Blog

Why Direct LLM API Calls Break In Production

LLM request reliability is the practice of making a model request durable, retryable, deduplicated, and observable after it leaves the application process.

A category-defining guide to the boring failure modes behind LLM calls: timeouts, rate limits, worker restarts, duplicate retries, and unknown outcomes.

The demo version is simple

In a demo, calling an LLM directly is exactly the right move. The request starts, the response comes back, and the code stays easy to read.

That direct shape is why LLM APIs became so easy to adopt. The problem is not the request shape. The problem is what happens when that request becomes important enough that losing it creates real work for someone.

TypeScript
const response = await openai.chat.completions.create({
  model: "gpt-5-nano",
  messages: [{ role: "user", content: "Classify this ticket." }],
});

The production version is less kind

Production LLM calls fail in ordinary ways. The upstream API can return 429. The network can time out. A worker can restart halfway through the call. A user can submit the same action twice. A client can retry after the server has already accepted the work.

None of those failures are exotic. They are the normal conditions of software running outside a happy path.

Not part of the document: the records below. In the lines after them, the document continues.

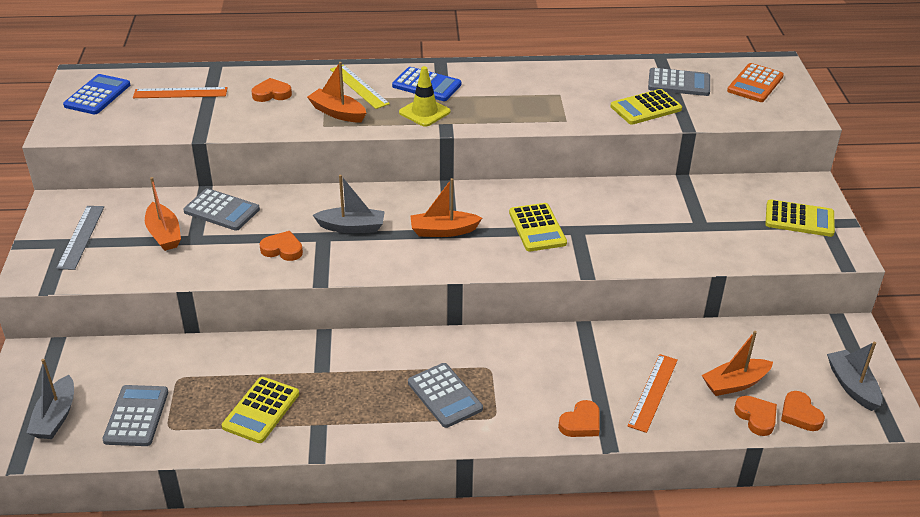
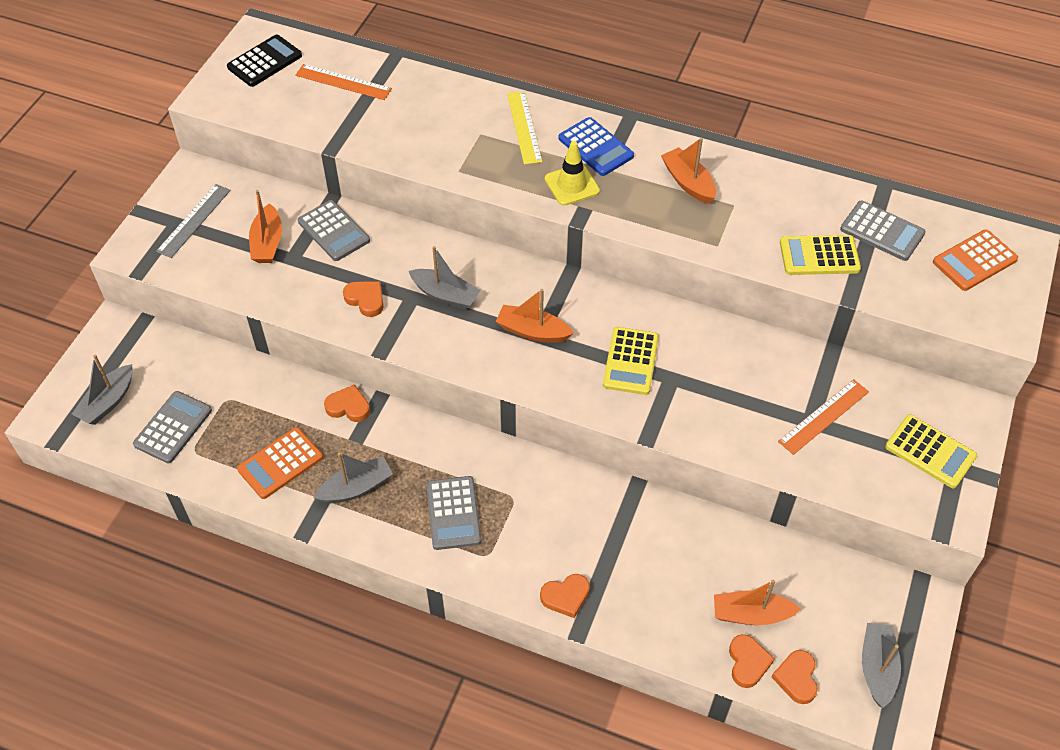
camera: 25 degrees right, 15 degrees up
blue calculator [63,74,130,114] -> black calculator [227,35,302,87]
yellow calculator [222,377,299,443] -> orange calculator [237,427,323,499]
orange heart [251,78,292,102] -> orange heart moved to [324,385,370,422]
orange boat [307,62,366,122] -> orange boat moved to [661,138,716,204]
orange ruler [628,354,678,433] -> orange ruler moved to [778,379,869,455]
none -> grey boat [314,452,393,503]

  • A timeout leaves the app unsure whether the model call actually finished.
  • A client retry can create duplicate model work.
  • A worker restart can lose in-flight state.
  • A 429 or 5xx needs retry behavior, but not all failures should be retried.
  • A background task needs a request id so the app can inspect the outcome later.

The missing object is the request record

The key difference between a direct LLM call and a reliable LLM request is the existence of a durable request record.

A request record gives the operation a stable id, a status, attempts, safe error metadata, and a final result when one exists. That record lets the application recover without guessing.

How ReqRun approaches it

ReqRun keeps the OpenAI-compatible request shape but moves the reliability concerns around it into a small execution layer.

The application sends the request to ReqRun. ReqRun stores it, queues it, retries retryable failures, deduplicates repeated submissions with an idempotency key, and exposes status through GET /v1/requests/{id}.

TypeScript
const response = await reqrun.chat.completions.create({
  model: "gpt-5-nano",
  messages: [{ role: "user", content: "Classify this ticket." }],
  wait: true,
  idempotency_key: "ticket-842-classification",
});

if (response.object === "chat.completion.async") {
  await saveRequestId(response.id);
}

What this is not

This is not workflow orchestration. It is not model routing. It is not an analytics platform. Those products can be useful, but they solve different problems.

ReqRun focuses on the narrow reliability layer around one OpenAI-compatible LLM request. That narrowness is the point: when the failure mode is one model request, the fix should not require adopting a whole platform.

Common mistakes

The most common mistake is adding retry loops without idempotency. That can turn a timeout into duplicate upstream work.

The second mistake is treating a background LLM task as if it can always finish inside one HTTP request. Some calls finish quickly. Some need a durable request id and status lookup.